◆ Task details
Return the text of every record below line for line and unchanged, leaving the pictures out of your answer.

*** Opening of Material shown ***

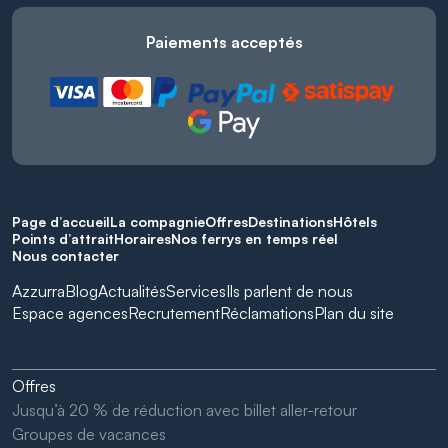
Paiements acceptés
Page d’accueil
La compagnie
Offres
Destinations
Hôtels
Points d’attrait
Horaires
Nos ferrys en temps réel
Nous contacter
Azzurra
Blog
Actualités
Services
Ils parlent de nous
Espace agences
Recrutement
Réclamations
Plan du site
Offres
Jusqu’à 20 % de réduction avec billet aller-retour
Groupes de vacances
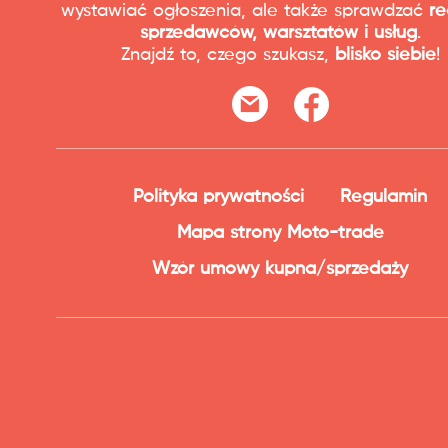
wystawiać ogłoszenia, ale także sprawdzać
re
sprzedawców, warsztatów i usług
.
Znajdź to, czego szukasz,
blisko siebie
!
Polityka prywatności
Regulamin
Mapa strony Moto-trade
Wzór umowy kupna/sprzedaży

*** Close of Material shown ***

◆ Response to this exercise
Paiements acceptés
Page d’accueil
La compagnie
Offres
Destinations
Hôtels
Points d’attrait
Horaires
Nos ferrys en temps réel
Nous contacter
Azzurra
Blog
Actualités
Services
Ils parlent de nous
Espace agences
Recrutement
Réclamations
Plan du site
Offres
Jusqu’à 20 % de réduction avec billet aller-retour
Groupes de vacances
wystawiać ogłoszenia, ale także sprawdzać
re
sprzedawców, warsztatów i usług
.
Znajdź to, czego szukasz,
blisko siebie
!
Polityka prywatności
Regulamin
Mapa strony Moto-trade
Wzór umowy kupna/sprzedaży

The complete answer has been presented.